Con l'avvicinarsi del decisivo vertice dell'8 e 9 dicembre, a sentire Sarkozy ieri e Merkel oggi emergono sempre più ragionevoli le posizioni tedesche. Ritardi, errori, omissioni ce ne sono stati da quando la crisi del debito sovrano europeo è esplosa con il caso della Grecia e come ho già scritto in crisi è il modello socio-economico dell'intero continente. I tedeschi sono più disciplinati in casa propria, ma ciò non li esime dal radicale ripensamento del ruolo dello Stato che i tempi richiedono. Su un punto decisivo però hanno ragione e bisogna essere chiari: chi invoca un ruolo più attivo della Bce, gli eurobond e qualsiasi forma di condivisione del debito che rassicuri i mercati, non può pretendere di non cedere quote di sovranità sulla propria politica di bilancio, altrimenti il sospetto che qualche furbo possa pensare di cicaleggiare sulle spalle altrui è più che fondato. E i richiami alla sovranità, alla democrazia e alla "solidarietà" europeista che sentiamo in questi giorni accompagnare i pressanti appelli rivolti a Berlino non promettono nulla di buono. Insomma, come si può parlare di Bce come la Fed e di titoli di debito in comune senza unione fiscale e, aggiungerei, politica?
Certo, resta il grande tema di una unione fiscale che nel medio-lungo termine rischia di livellare la politica comune verso le pratiche peggiori di spesa, debito e tasse, ma diciamo che al momento, almeno per noi italiani, visti i livelli a cui siamo giunti, non è la principale preoccupazione.

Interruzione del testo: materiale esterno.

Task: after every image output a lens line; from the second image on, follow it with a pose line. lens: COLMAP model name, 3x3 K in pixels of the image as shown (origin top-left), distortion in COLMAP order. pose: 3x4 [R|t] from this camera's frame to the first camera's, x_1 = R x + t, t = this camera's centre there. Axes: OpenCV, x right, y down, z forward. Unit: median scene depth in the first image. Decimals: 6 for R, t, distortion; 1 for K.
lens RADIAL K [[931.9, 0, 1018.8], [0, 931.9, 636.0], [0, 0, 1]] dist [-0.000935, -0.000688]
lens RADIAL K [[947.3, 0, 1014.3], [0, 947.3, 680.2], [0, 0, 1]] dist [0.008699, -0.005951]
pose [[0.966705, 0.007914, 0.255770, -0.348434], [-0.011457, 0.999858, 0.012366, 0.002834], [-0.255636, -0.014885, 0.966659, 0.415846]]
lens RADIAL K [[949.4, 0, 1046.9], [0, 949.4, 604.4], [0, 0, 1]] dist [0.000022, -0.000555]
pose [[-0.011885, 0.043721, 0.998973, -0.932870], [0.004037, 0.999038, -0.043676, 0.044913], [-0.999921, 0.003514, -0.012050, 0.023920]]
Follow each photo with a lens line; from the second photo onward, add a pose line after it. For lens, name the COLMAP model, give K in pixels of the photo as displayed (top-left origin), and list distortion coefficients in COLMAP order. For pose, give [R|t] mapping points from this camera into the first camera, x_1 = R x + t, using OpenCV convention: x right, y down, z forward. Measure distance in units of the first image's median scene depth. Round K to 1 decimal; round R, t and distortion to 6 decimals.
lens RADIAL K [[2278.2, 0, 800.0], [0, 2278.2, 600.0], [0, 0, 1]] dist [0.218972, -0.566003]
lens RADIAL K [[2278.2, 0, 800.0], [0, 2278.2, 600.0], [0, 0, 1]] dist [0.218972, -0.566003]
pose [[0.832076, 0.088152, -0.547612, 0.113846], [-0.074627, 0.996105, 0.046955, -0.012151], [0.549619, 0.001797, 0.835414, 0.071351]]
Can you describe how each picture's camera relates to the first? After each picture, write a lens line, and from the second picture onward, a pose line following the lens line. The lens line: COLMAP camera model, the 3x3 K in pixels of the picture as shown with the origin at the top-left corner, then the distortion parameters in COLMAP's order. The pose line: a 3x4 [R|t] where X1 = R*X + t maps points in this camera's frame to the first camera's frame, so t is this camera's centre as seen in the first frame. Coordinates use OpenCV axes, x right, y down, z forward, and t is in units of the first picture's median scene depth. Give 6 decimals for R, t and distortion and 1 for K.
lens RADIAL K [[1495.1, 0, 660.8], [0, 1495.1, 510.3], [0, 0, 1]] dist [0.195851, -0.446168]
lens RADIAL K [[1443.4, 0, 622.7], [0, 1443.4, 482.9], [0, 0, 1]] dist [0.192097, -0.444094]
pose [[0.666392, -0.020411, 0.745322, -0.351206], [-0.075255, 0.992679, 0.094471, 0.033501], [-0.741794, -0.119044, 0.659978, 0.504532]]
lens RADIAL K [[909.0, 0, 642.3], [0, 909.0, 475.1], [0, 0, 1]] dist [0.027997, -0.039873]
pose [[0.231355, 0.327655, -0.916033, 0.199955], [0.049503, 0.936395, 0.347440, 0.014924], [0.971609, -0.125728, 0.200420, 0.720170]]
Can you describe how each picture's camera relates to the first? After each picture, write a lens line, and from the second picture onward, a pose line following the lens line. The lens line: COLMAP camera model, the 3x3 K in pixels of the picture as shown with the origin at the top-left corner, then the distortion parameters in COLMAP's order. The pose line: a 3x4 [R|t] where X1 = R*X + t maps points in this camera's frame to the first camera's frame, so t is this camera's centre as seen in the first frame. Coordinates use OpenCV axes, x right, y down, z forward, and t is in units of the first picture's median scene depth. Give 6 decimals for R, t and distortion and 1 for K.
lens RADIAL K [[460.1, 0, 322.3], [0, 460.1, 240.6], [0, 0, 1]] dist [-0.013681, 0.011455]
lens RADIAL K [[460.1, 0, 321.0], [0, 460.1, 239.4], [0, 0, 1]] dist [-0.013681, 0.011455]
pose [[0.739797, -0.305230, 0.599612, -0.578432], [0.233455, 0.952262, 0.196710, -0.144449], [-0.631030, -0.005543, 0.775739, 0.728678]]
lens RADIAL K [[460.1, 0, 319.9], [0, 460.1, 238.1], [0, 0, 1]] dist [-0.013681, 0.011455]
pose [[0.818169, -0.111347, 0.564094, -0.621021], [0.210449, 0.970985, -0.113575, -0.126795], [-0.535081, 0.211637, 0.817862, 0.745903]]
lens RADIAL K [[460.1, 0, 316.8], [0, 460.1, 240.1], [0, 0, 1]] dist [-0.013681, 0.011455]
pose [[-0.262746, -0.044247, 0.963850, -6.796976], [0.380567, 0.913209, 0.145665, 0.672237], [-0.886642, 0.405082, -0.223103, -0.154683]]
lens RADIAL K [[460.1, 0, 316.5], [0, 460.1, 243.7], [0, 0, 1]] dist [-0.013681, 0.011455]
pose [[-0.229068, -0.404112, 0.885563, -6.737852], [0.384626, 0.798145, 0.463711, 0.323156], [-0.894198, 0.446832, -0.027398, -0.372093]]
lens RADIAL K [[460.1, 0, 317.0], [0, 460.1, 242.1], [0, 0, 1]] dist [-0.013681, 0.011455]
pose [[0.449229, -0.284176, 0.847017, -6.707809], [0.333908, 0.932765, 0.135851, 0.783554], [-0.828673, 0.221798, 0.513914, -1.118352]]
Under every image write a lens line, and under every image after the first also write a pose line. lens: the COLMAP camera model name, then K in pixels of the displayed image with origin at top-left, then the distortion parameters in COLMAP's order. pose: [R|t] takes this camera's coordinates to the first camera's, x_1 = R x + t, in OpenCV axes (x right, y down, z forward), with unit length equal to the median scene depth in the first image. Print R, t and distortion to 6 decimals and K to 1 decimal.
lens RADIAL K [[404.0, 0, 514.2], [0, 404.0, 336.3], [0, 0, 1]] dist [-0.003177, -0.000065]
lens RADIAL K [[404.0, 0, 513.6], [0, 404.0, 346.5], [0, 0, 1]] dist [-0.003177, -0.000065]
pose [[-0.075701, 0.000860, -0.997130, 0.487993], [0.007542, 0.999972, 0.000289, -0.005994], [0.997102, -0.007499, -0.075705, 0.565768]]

Non possono più essere le lunghe tavolate di capi di Stato e di governo e di ministri a decidere se allentare o meno i patti, come fecero proprio francesi e tedeschi per primi nel 2003. Prima di mettere la propria solidità a garanzia della casa comune è ragionevole che la Germania voglia assicurarsi che tutti ci si sottometta a regole stringenti e autorità indipendenti, ma questo evidentemente ferisce l'orgoglio francese. Insomma, Sarkozy esita almeno quanto la Merkel. Al netto dei tic dell'informazione italiana, che procede per luoghi comuni, le parole della Merkel tra le righe sembrano aprire ad un compromesso tra l'imperativo del rigore fiscale e la necessità invocata da molti di una più espansiva politica monetaria e di una più incisiva difesa dei debiti sovrani da parte della Bce. Ma se ai tedeschi si deve chiedere di abbandonare il loro approccio inutilmente punitivo su questo secondo aspetto, gli altri devono impegnarsi seriamente sul primo.
E qui veniamo all'Italia, perché più coraggioso sarà il pacchetto di riforme che il governo varerà lunedì prossimo, più voce in capitolo avremo al vertice Ue per superare le resistenze francesi e tedesche.
Fitta agenda di incontri per Monti nel week end: sabato vedrà Casini, Alfano e Bersani; domenica i sindacati e gli enti locali. Pd e sindacati non si accontentano però di una «consultazione», no. Vogliono «trattare». Ma non serve una «vera trattativa», qui servono vere riforme, caro Bonanni. L'auspicio naturalmente è che sia Monti che il ministro Fornero non si facciano irretire. La ragion d'essere di questo governo, per cui abbiamo derogato ai principi della democrazia dell'alternanza, è di realizzare le riforme che l'Ue e i mercati ci chiedono e che sono nel nostro stesso interesse da decenni. Niente di meno, perché per questo di meno avevamo già i governi dei partiti.
E l'agenda l'ha ricordata il commissario Rehn nel suo rapporto. Due i punti cruciali: non basta il contributivo pro rata per tutti e accelerare l'equiparazione uomini-donne nell'età di pensionamento, bisogna intervenire anche sulle pensioni d'anzianità e sui regimi previdenziali speciali; a qualsiasi tassa sui consumi e sul patrimonio, casa o altro, deve corrispondere un alleggerimento almeno equivalente del carico fiscale su lavoro e imprese. Queste le misure, oltre a norme di enforcement su liberalizzazioni e dismissioni, su cui giudicheremo l'operato del governo Monti, il cui slancio riformatore, come abbiamo ripetuto, o si sviluppa nell'arco delle prossime settimane o rischia di non venire mai alla luce.
Vedremo lunedì, dunque, cosa uscirà dalla pistola di Monti dopo questa concertazione-flash, se un proiettile d'argento per uscire dalla crisi oppure l'ennesima lingua di Menelik per la serie "abbiamo scherzato".